- **Activity**: Could you retype the entries below exactly, omitting every picture?
- Opening Delimiter -
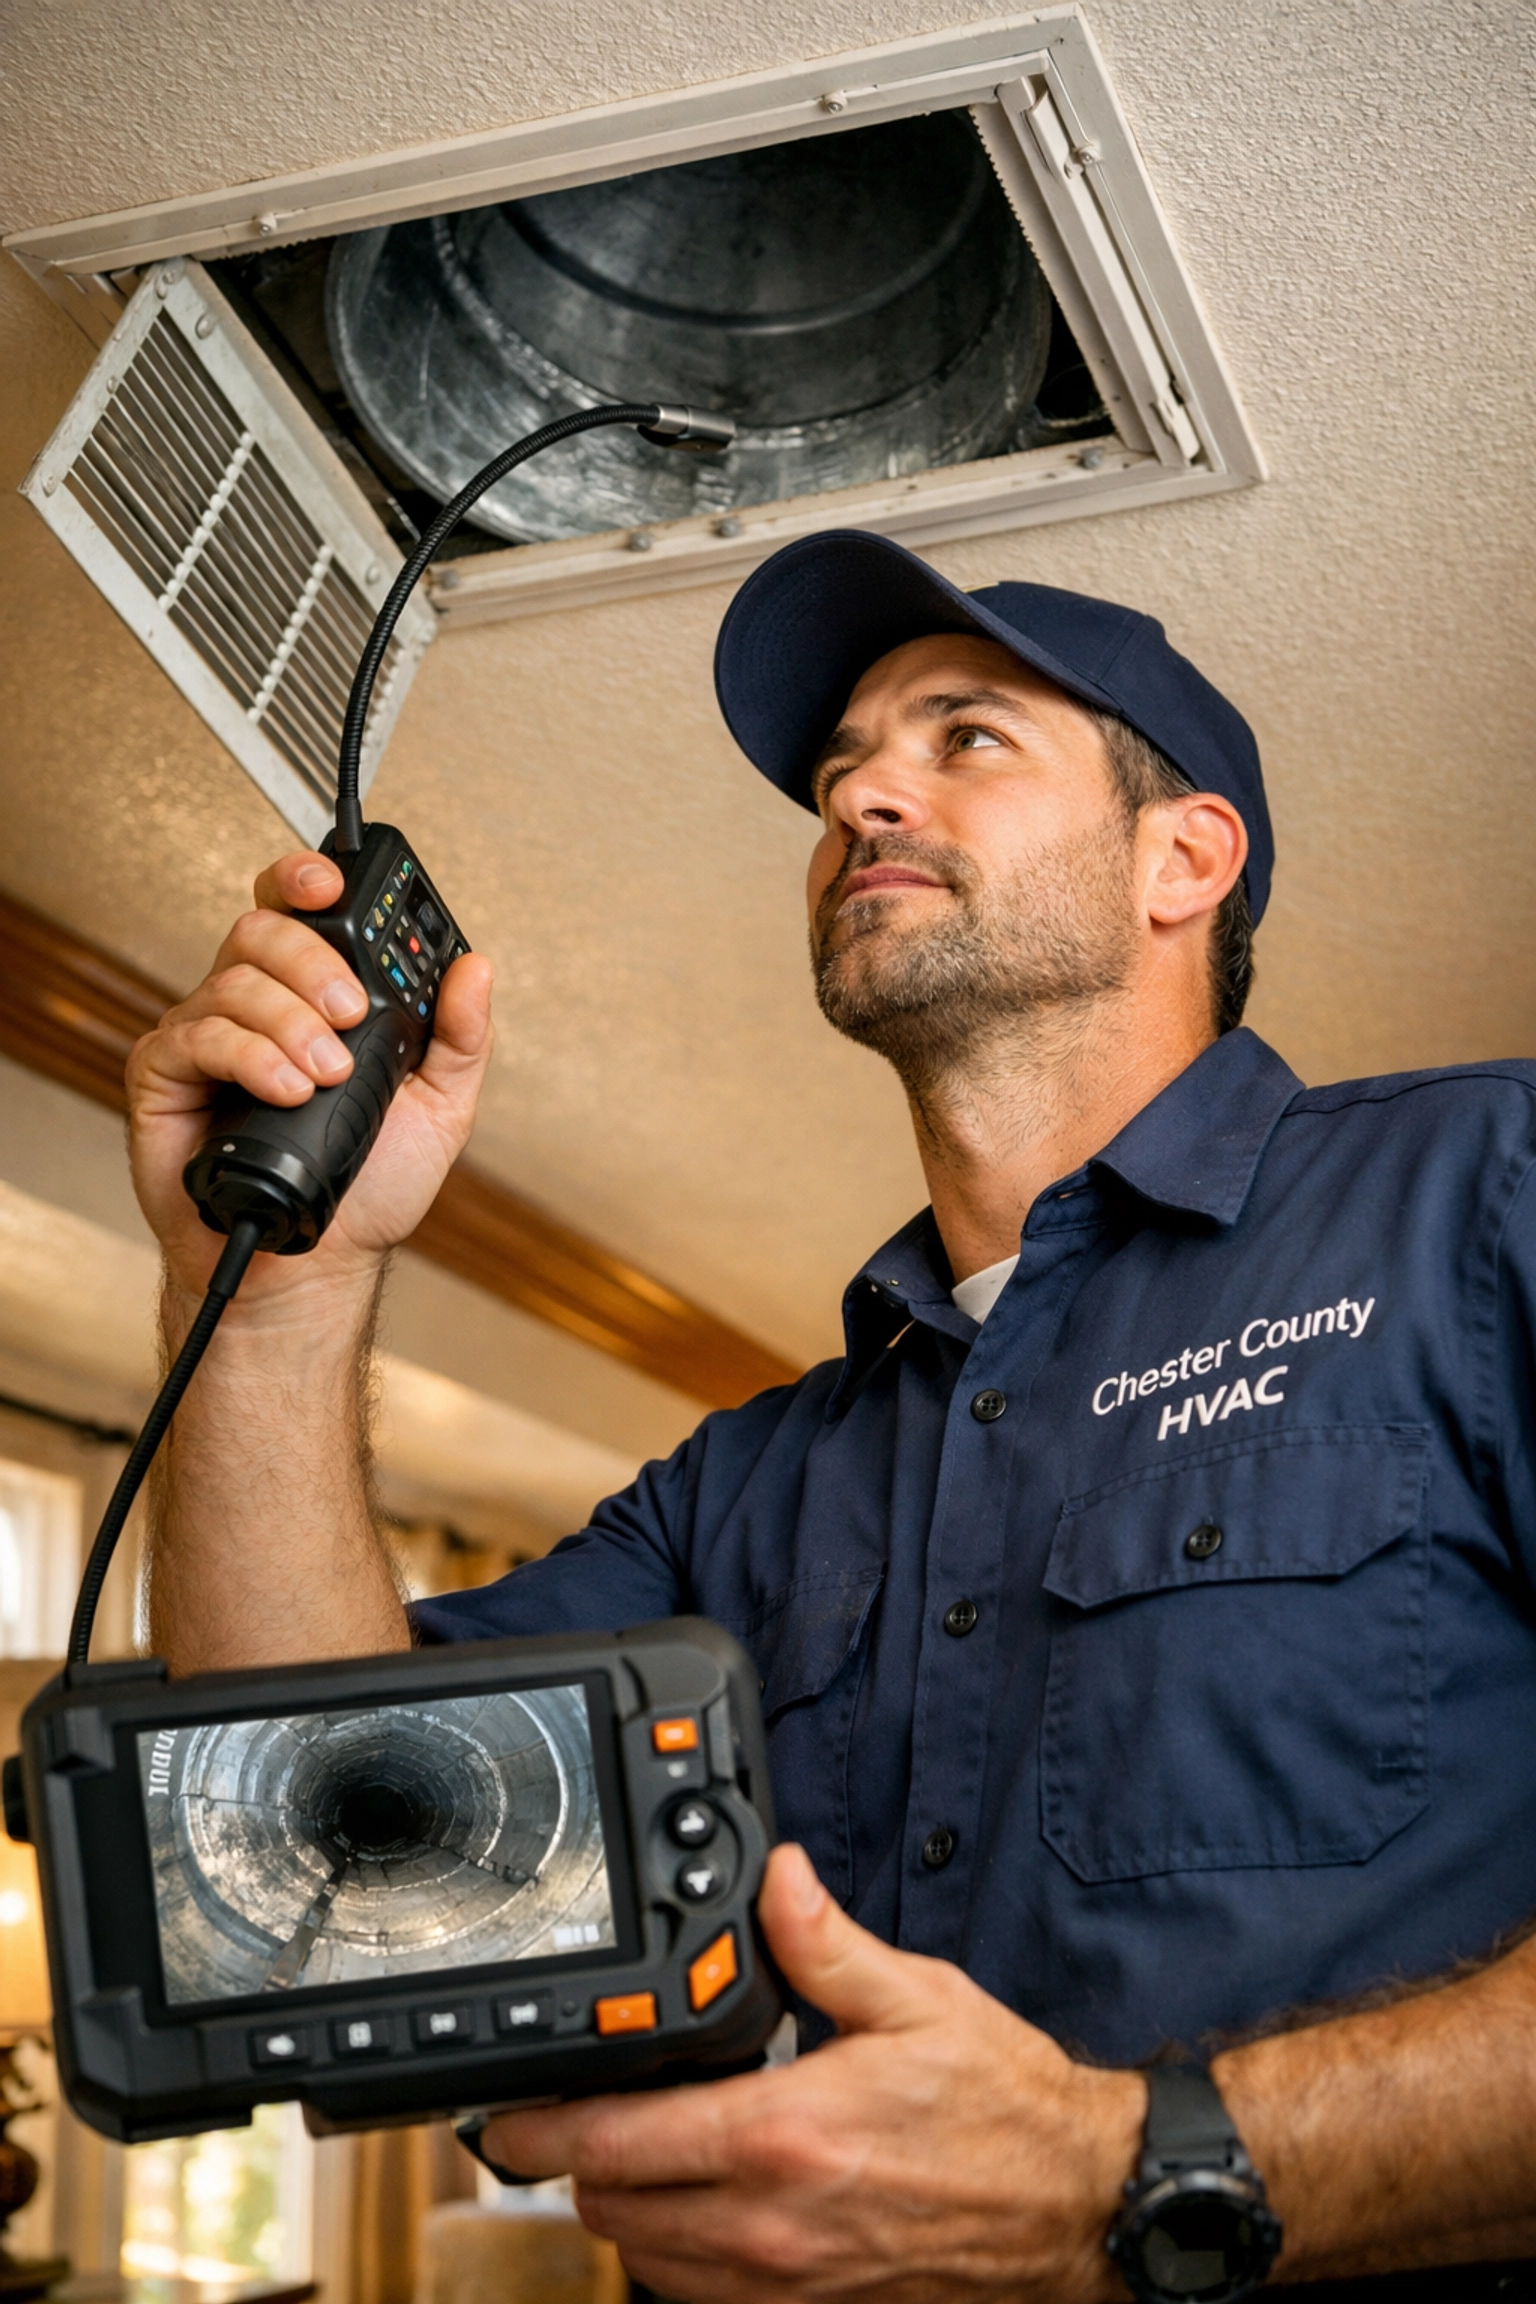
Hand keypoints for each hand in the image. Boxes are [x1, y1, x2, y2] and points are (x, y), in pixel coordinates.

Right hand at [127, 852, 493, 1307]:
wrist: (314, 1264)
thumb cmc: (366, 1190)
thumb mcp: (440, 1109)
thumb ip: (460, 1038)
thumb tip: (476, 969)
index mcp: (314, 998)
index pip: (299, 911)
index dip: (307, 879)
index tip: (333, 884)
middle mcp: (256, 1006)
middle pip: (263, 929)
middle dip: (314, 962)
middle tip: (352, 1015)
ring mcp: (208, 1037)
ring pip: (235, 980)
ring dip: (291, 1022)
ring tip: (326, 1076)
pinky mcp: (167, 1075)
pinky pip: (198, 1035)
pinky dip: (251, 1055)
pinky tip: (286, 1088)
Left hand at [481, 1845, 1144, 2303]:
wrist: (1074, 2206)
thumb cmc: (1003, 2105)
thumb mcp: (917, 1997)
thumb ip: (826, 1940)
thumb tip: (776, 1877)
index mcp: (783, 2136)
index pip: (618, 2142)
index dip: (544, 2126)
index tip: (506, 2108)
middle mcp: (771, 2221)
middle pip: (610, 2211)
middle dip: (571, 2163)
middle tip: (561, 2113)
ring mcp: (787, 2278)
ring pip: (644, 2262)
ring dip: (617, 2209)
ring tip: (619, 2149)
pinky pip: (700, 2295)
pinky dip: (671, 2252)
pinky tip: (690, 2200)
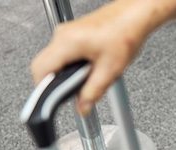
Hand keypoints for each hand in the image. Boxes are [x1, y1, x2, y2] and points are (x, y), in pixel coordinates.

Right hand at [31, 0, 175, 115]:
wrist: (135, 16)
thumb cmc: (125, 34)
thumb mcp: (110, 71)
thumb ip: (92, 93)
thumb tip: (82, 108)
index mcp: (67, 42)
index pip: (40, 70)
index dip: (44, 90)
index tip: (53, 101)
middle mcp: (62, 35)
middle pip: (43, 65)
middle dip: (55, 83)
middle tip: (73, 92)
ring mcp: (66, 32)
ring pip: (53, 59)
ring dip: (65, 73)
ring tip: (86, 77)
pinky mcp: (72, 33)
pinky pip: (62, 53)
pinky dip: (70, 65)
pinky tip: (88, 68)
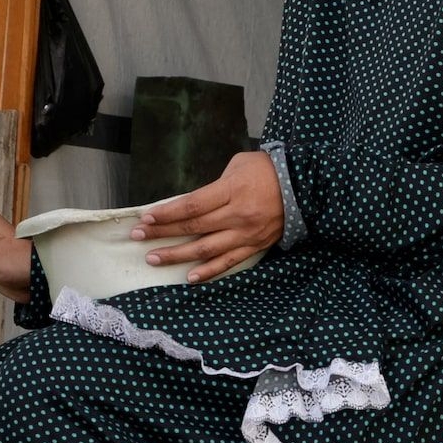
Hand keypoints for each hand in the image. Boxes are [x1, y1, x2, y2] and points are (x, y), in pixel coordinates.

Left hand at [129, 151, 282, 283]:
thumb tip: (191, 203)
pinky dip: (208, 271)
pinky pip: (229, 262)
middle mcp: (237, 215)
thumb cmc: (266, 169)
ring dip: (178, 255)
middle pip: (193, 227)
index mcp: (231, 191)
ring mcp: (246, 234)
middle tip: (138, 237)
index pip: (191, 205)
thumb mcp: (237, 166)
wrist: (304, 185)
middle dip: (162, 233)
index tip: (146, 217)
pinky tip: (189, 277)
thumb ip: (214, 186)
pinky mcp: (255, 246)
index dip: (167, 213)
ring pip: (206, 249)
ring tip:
- Closing Delimiter -
- **Your response**:
Hand keypoints for each hand in the image. Boxes are [x1, y1, x2, y2] and points are (x, y), in pixel coordinates.

Right hand at [127, 852, 493, 1307]:
wrist: (314, 1264)
thumb cmc: (366, 1190)
thumb mcp: (440, 1109)
thumb ip: (460, 1038)
thumb tip: (476, 969)
index mcp: (314, 998)
index pip: (299, 911)
index dip: (307, 879)
index tip: (333, 884)
middle mcp: (256, 1006)
middle pip: (263, 929)
middle dip: (314, 962)
middle tip: (352, 1015)
ring mcp: (208, 1037)
ring pip: (235, 980)
ring dip: (291, 1022)
ring tip: (326, 1076)
pinky mcp: (167, 1075)
pinky pip: (198, 1035)
pinky dip: (251, 1055)
pinky tip: (286, 1088)
Left hand at [481, 1845, 1144, 2303]:
wrist: (1074, 2206)
thumb cmc: (1003, 2105)
thumb mcp: (917, 1997)
thumb ip: (826, 1940)
thumb tip: (776, 1877)
index mcp: (783, 2136)
index pip: (618, 2142)
index dip: (544, 2126)
index tip: (506, 2108)
middle mcp: (771, 2221)
middle pip: (610, 2211)
middle dip: (571, 2163)
middle tip: (561, 2113)
ring mcp: (787, 2278)
ring pip: (644, 2262)
ring dip: (617, 2209)
ring tip: (619, 2149)
pinky pip: (700, 2295)
pinky dip: (671, 2252)
pinky tip: (690, 2200)
Hand keypoints for each hand in the image. Boxes are [x1, y1, x2, y2] and points are (x, y), in pixel coordinates.

Right hand at [31, 0, 175, 115]:
wrist: (135, 16)
thumb cmc: (125, 34)
thumb mcp: (110, 71)
thumb ip: (92, 93)
thumb tip: (82, 108)
index mcp: (67, 42)
index pip: (40, 70)
index dip: (44, 90)
index tip: (53, 101)
middle mcp: (62, 35)
middle pip: (43, 65)
middle dip: (55, 83)
middle tip: (73, 92)
ring mcp: (66, 32)
ring pip: (53, 59)
ring dip: (65, 73)
ring tip: (86, 77)
pinky mcp: (72, 33)
pinky pip: (62, 53)
pinky dip: (70, 65)
pinky tip: (88, 68)
Hand keypoints for each hand in the image. Boxes are [x1, y1, x2, y2] and points are (x, y), in pixel coordinates.

Left hand at [129, 151, 282, 283]:
thumb tip: (191, 203)
pinky dip: (208, 271)
pinky pip: (229, 262)
middle mcp: (237, 215)
thumb cmc: (266, 169)
ring dip: (178, 255)
middle pip: (193, 227)
index mcp: (231, 191)
ring mcp: (246, 234)
middle tip: (138, 237)
index pip: (191, 205)
thumb mcp: (237, 166)
wrist: (304, 185)
middle dip: (162, 233)
index tip: (146, 217)
pinky tip: (189, 277)
thumb ip: (214, 186)
pinky mcp: (255, 246)
index dip: (167, 213)
ring pip: (206, 249)
ring tip:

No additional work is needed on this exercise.